F) Recommendations Roadmap

Now (1-3 days)

  1. Harden ingest identity provenance: JWT signature verification + per-key principal IDs.
  2. Add/persist deterministic correlation fields (run_id, request_id) in sync records.
  3. Enable and ingest SN outbound evidence at elevated.

Next (1-2 weeks)

  1. Replace in-memory queue/dedupe with persisted retry-safe run state.
  2. Implement run manifest schema and stage hash chaining.
  3. Split append-only execution evidence from summary rollups.

Later

  1. Full execution graph with trace propagation across SN/Azure/Fabric.
  2. Detached signatures + immutable/WORM evidence archive.
  3. Independent verifier service for run truth reconstruction.

G) If You Only Fix 3 Things

  1. ServiceNow outbound runtime evidence (sys_outbound_http_log at elevated) and ingest it.
  2. Signed run manifests + end-to-end correlation propagation (run_id, trace_id, hash chain).
  3. Identity provenance hardening at ingest (verified JWT, unique caller identity, immutable submitter fields).

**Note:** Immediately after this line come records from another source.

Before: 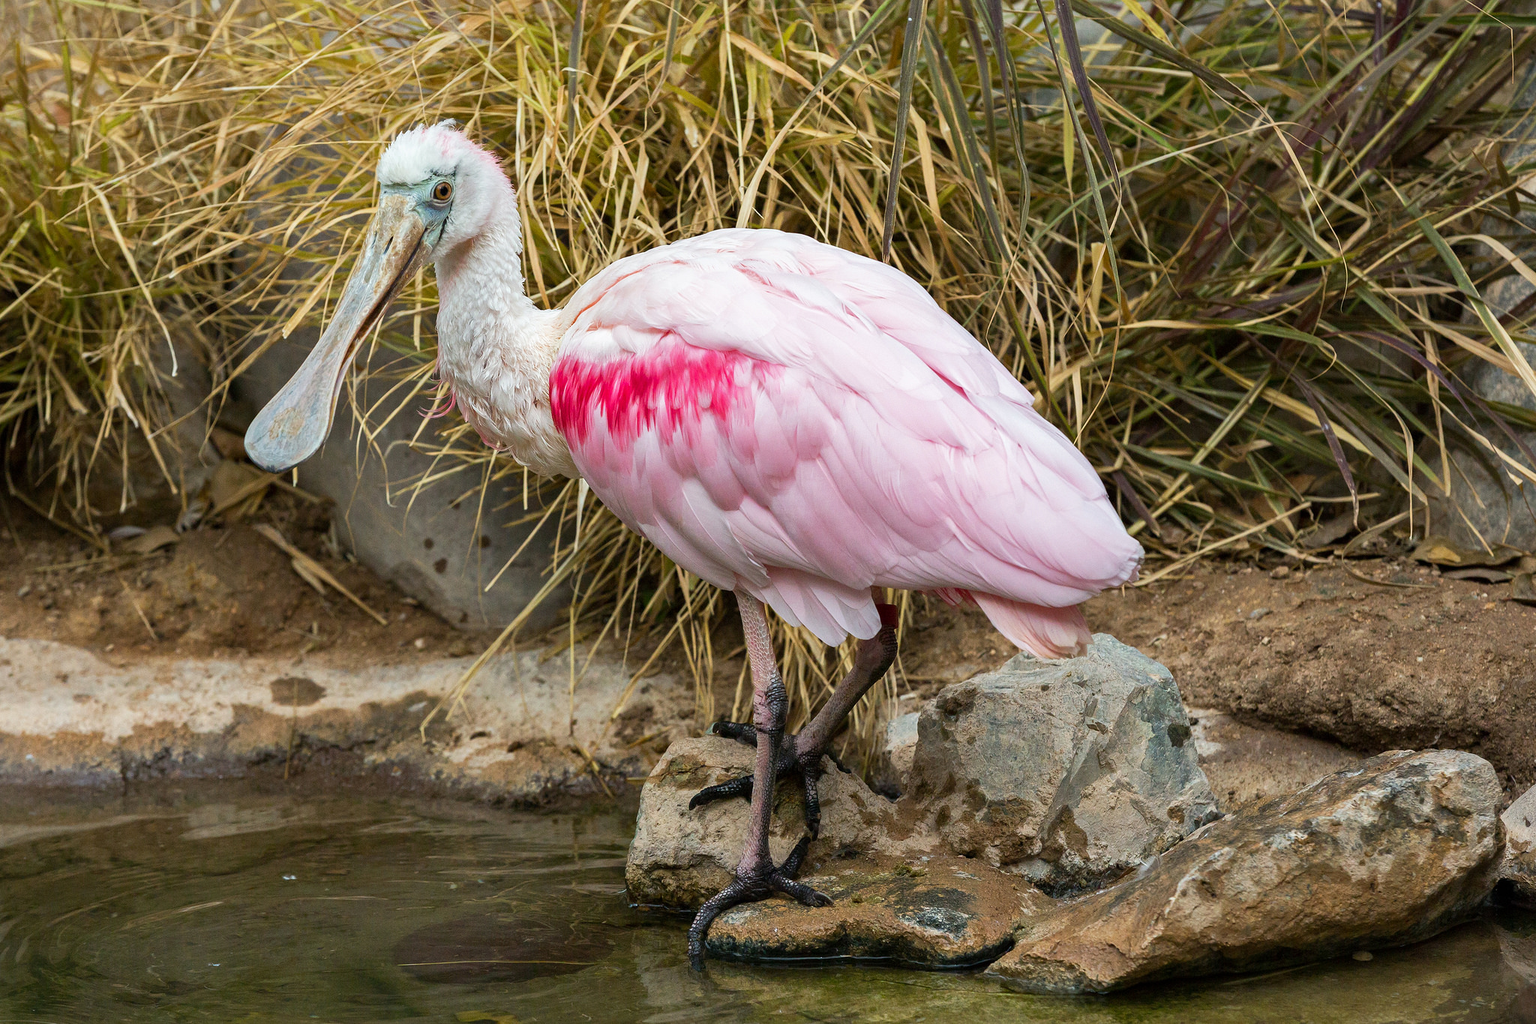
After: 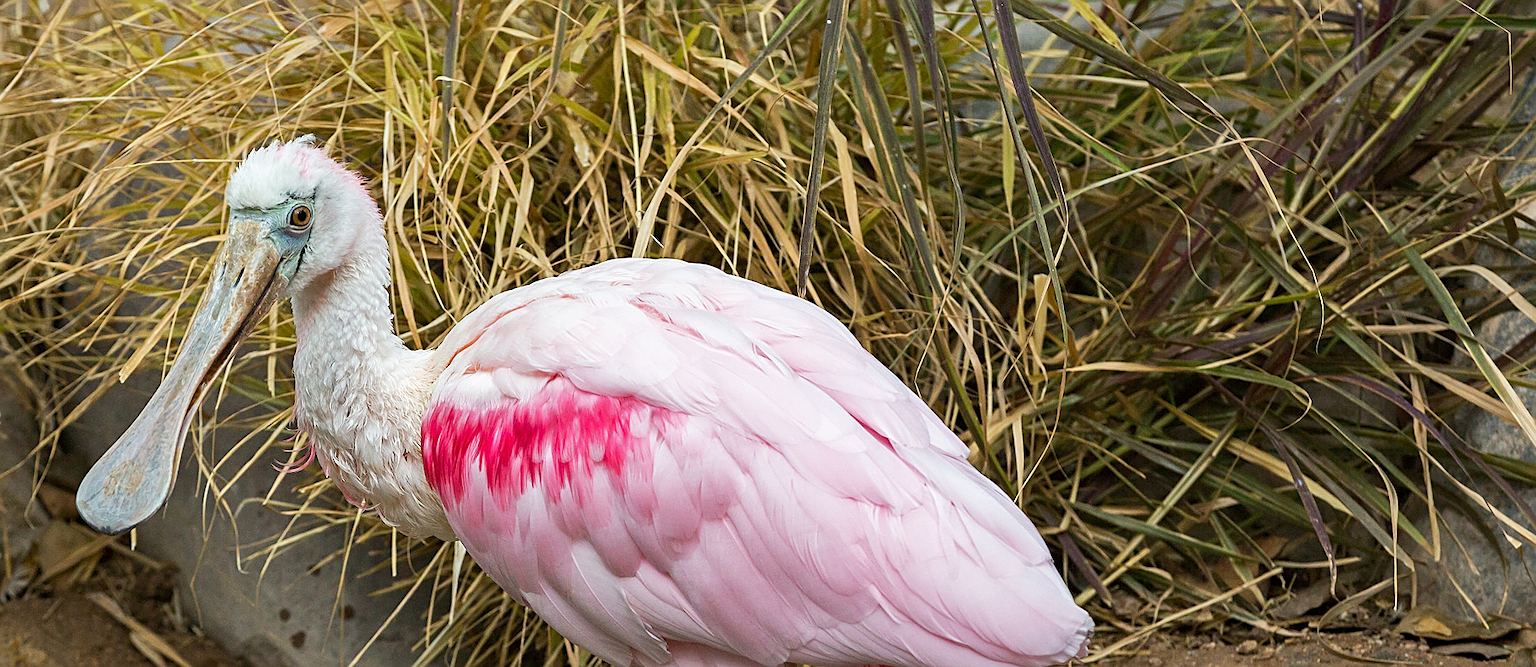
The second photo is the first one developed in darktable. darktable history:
sharpen: amount 0.495
crop and rotate: left 11.548%, bottom 42.286%
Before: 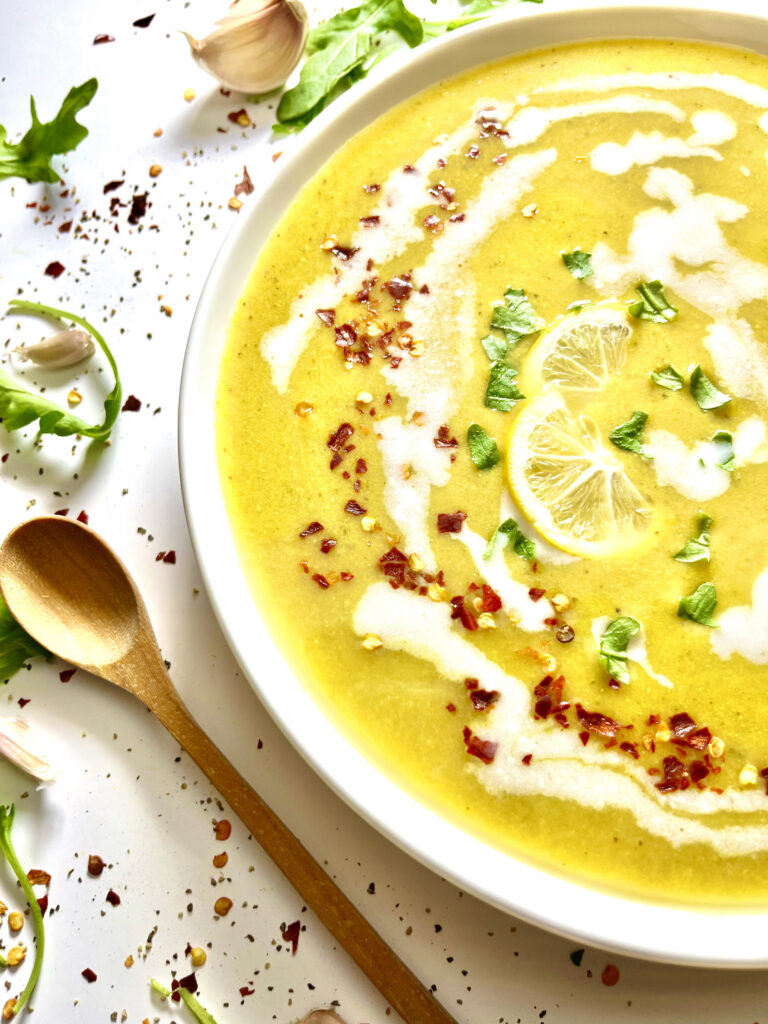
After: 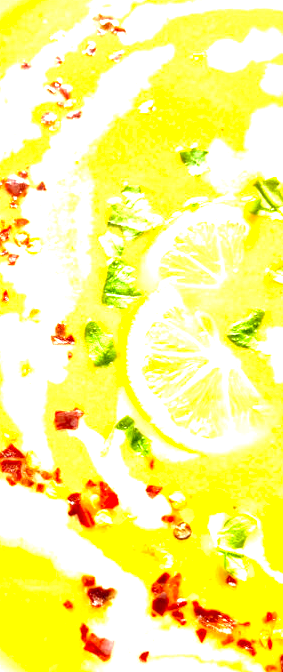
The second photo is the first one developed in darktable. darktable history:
crop and rotate: left 49.936%, top 10.094%, right 13.136%, bottom 24.256%
exposure: black level correction 0, exposure 1.45 EV, compensate exposure bias true, compensate highlight preservation false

Validation Inputs Still Required

To convert remaining hypotheses into verified findings:

  1. ServiceNow logging/retention/ACL config snapshot for outbound/runtime tables.
  2. Azure diagnostics configuration and receipt logs for ingress/compute/storage.
  3. Fabric pipeline/job/lakehouse audit logs and partition naming standards.
  4. One complete real run packet with timestamps/IDs/artifact pointers/hashes across all hops.